Hardware design source data
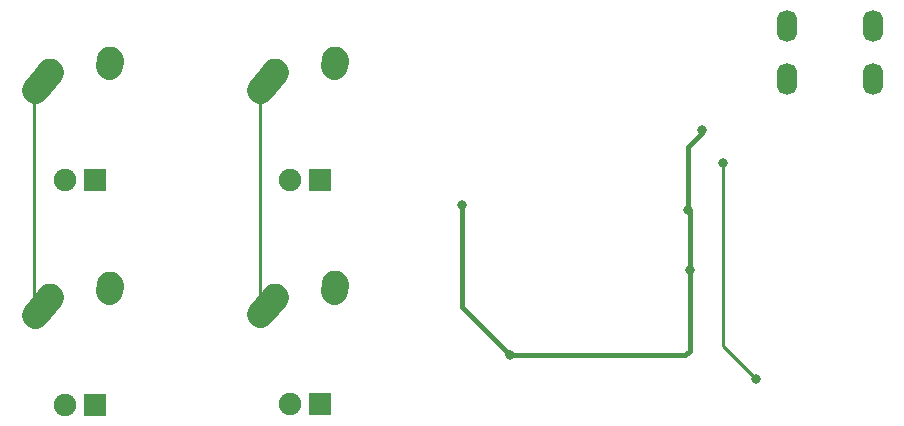
<source format=gbl>
G04 #@! TF.GenerationSoftware,KiCad,Pcbnew,(5.1.4)-1*
G04 #@! TF.CreationDate,2022-05-24T18:09:22-07:00*
G04 #@! TF.ProjectId,pcb-keyb-tut,7063622d-6b65-4796-922d-7475742e6b69,rev?*
G04 #@! TF.SameCoordinates,Original*
G04 #@! TF.FileFunction,Copper,L2,Bot*
G04 #@! TF.FilePolarity,Positive*
%FSLAX46Y46*%
G04 Gerber Fmt 4.6, Leading zero omitted, Abs format (unit mm)*
G04 Created by KiCad (PCBNEW (5.1.4)-1) date 2022-05-24 18:09:22*
%MOMM*%
%LPD*%
G04 APERTURE LIST*
%ADD10C,2.250000*%
%ADD11C,2.250000*%
%ADD12C,1.905000*%
%ADD13R,1.905000X1.905000*%
%ADD14O,1.700000X2.700000*%
%ADD15C,0.800000*%
%ADD16C,0.381000*%
%ADD17C,0.254000*%
G04 APERTURE END LIST*
D10*
X89047000Y-137251000D03*
D11*
X89027000Y-137541000D02*
X89067000Y-136961000D01*
D10*
X89067000Y-136961000D03*
X83372001Y-138771000D03*
D11*
X82717000Y-139501000D02*
X84027002Y-138041000D01*
D10*
X84027000Y-138041000D03*
D12*
X85257000Y-147121000D03*
D13*
X87797000Y-147121000D03*
D10*
X89038750Y-118241250D03*
D11*
X89018750Y-118531250D02*
X89058750Y-117951250D01*
D10*
X89058750Y-117951250D03*
X83363751Y-119761250D03*
D11*
X82708750Y-120491250D02*
X84018752Y-119031250D01*
D10*
X84018750Y-119031250D03*
D12*
X85248750Y-128111250D03*
D13*
X87788750Y-128111250D03*
D10*
X69988750Y-137291250D03*
D11*
X69968750Y-137581250D02*
X70008750Y-137001250D01*
D10*
X70008750Y-137001250D03*
X64313751Y-138811250D03*
D11*
X63658750Y-139541250D02*
X64968752Y-138081250D01*
D10*
X64968750Y-138081250D03*
D12*
X66198750Y-147161250D03*
D13*
X68738750Y-147161250D03*
D10*
X69988750Y-118241250D03*
D11*
X69968750Y-118531250D02*
X70008750Y-117951250D01*
D10*
X70008750Y-117951250D03*
X64313751Y-119761250D03*
D11*
X63658750Y-120491250D02*
X64968752Y-119031250D01*
D10*
X64968750Y-119031250D03*
D12*
X66198750Y-128111250D03*
D13*
X68738750Y-128111250D03*
D14*
X134618750Y-119593750D03*
X127318750Y-119593750D03*
X127318750Y-115093750D03*
X134618750Y-115093750D03*
D15*
X99822000Y-130302000D03*
X103886000Y-143002000D03*
X118999000Y-130683000D03*
X120142000Y-123952000D03*
X119126000Y-135763000D03*
X124714000Y-145034000D03*
X121920000Y-126746000D03*
D16*
X99822000Y-138938000D02*
X99822000Y-130302000D01*
X103886000Y-143002000D02*
X99822000Y-138938000D01*
X118999000Y-130683000D02*
X118999000Y-125349000D01*
X118999000Y-125349000D02*
X120142000Y-124206000D01*
X120142000Y-124206000D02*
X120142000Y-123952000D01*
X119126000Y-130810000D02*
X118999000Y-130683000D01*
X119126000Y-135763000D02*
X119126000Y-130810000D01*
X119126000Y-135763000D02*
X119126000Y-142621000D01*
X118745000Y-143002000D02*
X103886000Y-143002000D01*
X119126000Y-142621000D02*
X118745000Y-143002000D01*
D17*
X124714000Y-145034000D02*
X121920000Y-142240000D01*
X121920000Y-142240000D02*
X121920000Y-126746000D01*
X63645999Y-120504001D02*
X63658750Y-120491250D01*
X63590751Y-139473251D02*
X63658750Y-139541250D01*
X63590751Y-120559249D02*
X63590751Y-139473251D01*
X63658750Y-120491250D02*
X63590751Y-120559249D01*
X82708750Y-120491250D02*
X82708750Y-139541250D01*
M02*

</source>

What this task involves: Give again, word for word, every line from the top of the data through the line with "G04 Gerber Fmt", both ends included, and exclude the pictures.

Answer box:
<source format=gbl>
G04 #@! TF.GenerationSoftware,KiCad,Pcbnew,(5.1.4)-1*
G04 #@! TF.CreationDate,2022-05-24T18:09:22-07:00*
G04 #@! TF.ProjectId,pcb-keyb-tut,7063622d-6b65-4796-922d-7475742e6b69,rev?*
G04 #@! TF.SameCoordinates,Original*
G04 #@! TF.FileFunction,Copper,L2,Bot*
G04 #@! TF.FilePolarity,Positive*
%FSLAX46Y46*%
G04 Gerber Fmt 4.6, Leading zero omitted, Abs format (unit mm)*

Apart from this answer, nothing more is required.